PostgresConfig { dsn: "postgres://user:${PASSWORD}@host" }, resolved on the executor with its own environment. Aligns with Π.5 deprecation of inline credentials. -
Recommend (a) for Σ.B PR 1. Keep it simple; lock down via TLS at the Arrow Flight transport layer. Add (b) as a Σ.B follow- up once a user requests it. Document the threat model in
docs/SECURITY.md. -
as_postgres()escape hatch — keep, deprecate, or remove? Today:fn as_postgres(&self) -> Option<&PgPool>lets the PG↔PG COPY BINARY fast path peek under the trait. Recommend remove in PR 1. The cross-DB Arrow path is already production-tested (Phase 30b/c); the COPY BINARY fast path is a micro-optimization. Removing it eliminates a serialization snag (you can't ship aPgPoolreference over the wire) and forces the universal path, which is what Ballista will use anyway. -
Out-of-tree custom backends — registry extension API? Today no user can add a backend without a fork. After Σ.B,
backend_from_configis closed (match-on-tag). Two options: - (a) Closed registry, document forking. Simplest; users
who need custom backends fork. Aligns with how
parquet-rs andarrowhandle out-of-tree extensions. - (b) Open registry via
inventoryorlinkmecrate. Compile-time backend registration;BackendConfigbecomesserde_json::Value+ a registered factory function. -
Recommend (a) for Σ.B; revisit in Σ.D. Ship value first; adding the open registry later is non-breaking (the closed match becomes a lookup against a default registry, third parties register additions).
-
partitioning_hintshape — bake now or defer? Σ.D needs per-key partitioning info, but the exact shape (range partitioning, hash partitioning, partition-by-Kafka-partition?) isn't locked yet. Recommend default-Nonein Σ.B PR 1, override schema designed in Σ.D. This adds a method but doesn't commit to its semantics. -
run_append/run_merge/run_scd2source_backendparameter — ship-of-Theseus over Ballista? These methods takeOption<&dyn Backend>for the source. If a strategy is dispatched to a Ballista executor, the source backend is also adyn Backendon that executor. Ergonomic question: do strategy methods become "backend pair" methods (run_append(target_cfg, source_cfg, ...)) so the executor reconstructs both sides from config blobs? Or does the scheduler reconstruct on its side and ship liveArc<dyn Backend>s? Recommend the latter — the scheduler constructs both backends from config, then dispatches the strategy over Ballista with the live references. Keeps the strategy interface unchanged.

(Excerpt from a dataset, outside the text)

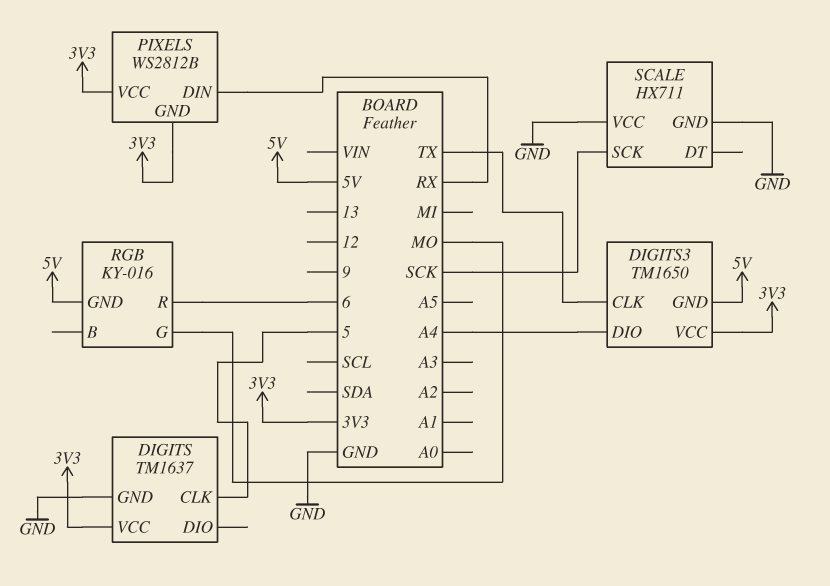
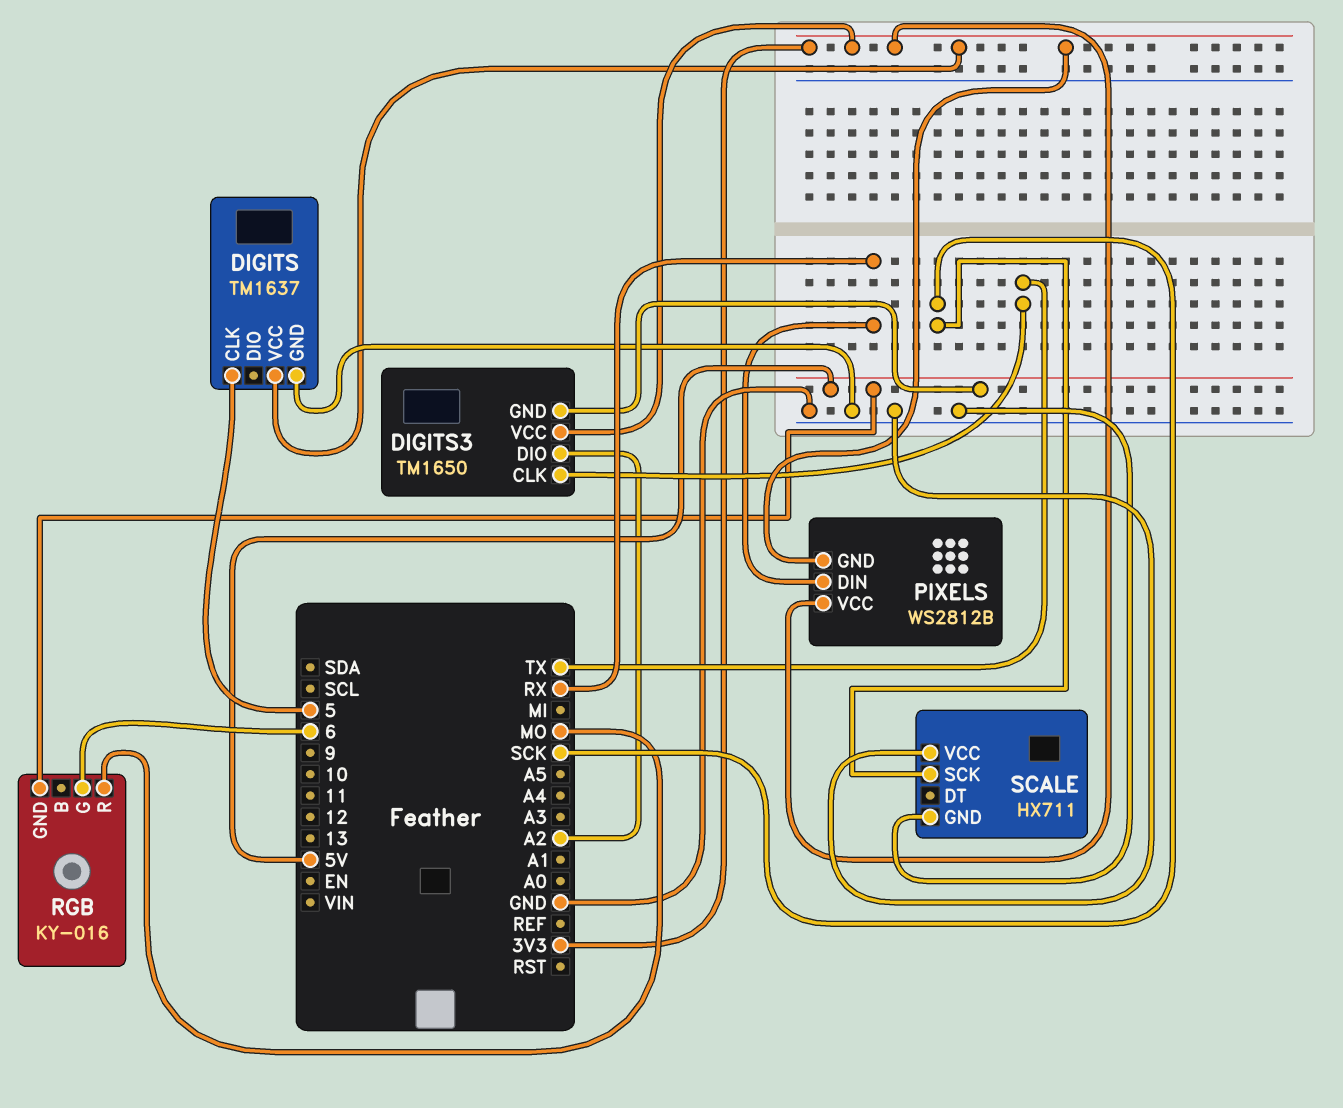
DIGITS3 pin DIO: A4 -> A2
RGB pin G: MO -> 6
RGB pin R: 6 -> MO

What this spike does NOT decide¶
- Wire-protocol details for Arrow Flight beyond the config blob.
Σ.B PR 2 (the
ematix-flow-ballistacrate) handles RPC plumbing. - Ballista version pin. Σ.B PR 2.
- Streaming distribution. That's Σ.D.
Recommendation¶
All 6 sub-questions are locked (see "Locked decisions" above).
Σ.B PR 1 is fully scoped: the 4-commit plan in "Σ.B PR 1 commit plan"
above is the implementation contract. Estimated effort: 3 weeks for
one engineer, mostly mechanical migration of 11 backends to the
Config shape.
After PR 1 lands, Σ.B PR 2 (ematix-flow-ballista crate) can start
in parallel with Σ.A1 / Σ.A2 work since it doesn't touch backend
internals further.
Σ.B PR 1 is queued behind v0.1.0 publishing. As soon as the wheels are on PyPI, this is the first piece of distributed-compute work to open.